Странно, удивительно, что за тысячу лет никакому из пап – а были среди них святые и мудрые люди – не приходило в голову, что на весах человеческих и Божеских когда-нибудь, чем-нибудь должна уравновеситься Каносса. Юный император Генрих VI, отлученный от Церкви папой Григорием VII, стоял босой на коленях, в снегу, перед запертой дверью Каноссого замка, откуда папа смотрел на него, каялся, плакал всю долгую зимнюю ночь, и снег под ним таял от его горячих слез. Каялся, плакал тогда, стоя на коленях перед папою, в духе Императора, весь мир. Но, может быть, кающийся папа когда-нибудь станет на колени перед миром, и растает снег под ним от его кровавых слез.
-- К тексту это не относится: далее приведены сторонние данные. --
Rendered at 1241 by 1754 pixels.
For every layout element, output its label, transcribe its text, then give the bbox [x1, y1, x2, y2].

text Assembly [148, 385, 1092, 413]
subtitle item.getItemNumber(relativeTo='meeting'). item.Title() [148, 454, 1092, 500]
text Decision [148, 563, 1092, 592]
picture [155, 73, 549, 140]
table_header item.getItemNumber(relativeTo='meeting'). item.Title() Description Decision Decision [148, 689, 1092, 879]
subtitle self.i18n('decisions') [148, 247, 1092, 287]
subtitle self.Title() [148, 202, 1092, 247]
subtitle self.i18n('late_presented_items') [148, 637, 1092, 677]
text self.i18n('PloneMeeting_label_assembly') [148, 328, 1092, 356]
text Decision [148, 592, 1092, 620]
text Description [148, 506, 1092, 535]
Этим только Церковь и спасется – спасется мир.
«Exsurge tu quoque, Paule (Восстань и ты, Павел)», – призывается в булле папы Льва X об отлучении Лютера от католической Церкви не апостол Петр, а в Риме вообще для Петра забываемый, Петром заслоняемый, апостол Павел.[75] Совсем нет!!! Павел действительно «восстанет», но не в том смысле, как думает сочинитель буллы, и не против Лютера за папу, а против папы за Лютера.
В самом начале Церкви, на Апостольском Соборе в Иерусалиме, «произошла великая распря, pollês de zetêseos genomênes, между Петром и Павлом (Деяния, 15:7). Через пятнадцать веков „распря“ эта вспыхнет снова, но уже всемирным пожаром, в том, что, может быть, бесконечно больше, глубже и к будущему ближе того, что мы называем „Протестантством“, „Реформацией“.
«Я восстал на него[76]», – вспоминает Павел (Гал., 2:11). «Ты[77] восстал на меня», – вспоминает и Петр (в «Послании к брату Господню, Иакову», по идущему от 2 века преданию Церкви).[78] Все Протестантство, Реформация, дело Лютера и есть не что иное, как это Павлове «восстание» на Петра – вечное биение Павловой бурной волны о «твердый камень». В буре – движение и свобода; в Скале – неподвижность и закон. Как примирить эти два для жизни Церкви Необходимых начала – Закон и Свободу, Петра и Павла, – это все еще не разрешенный и даже не услышанный в Церкви вопрос.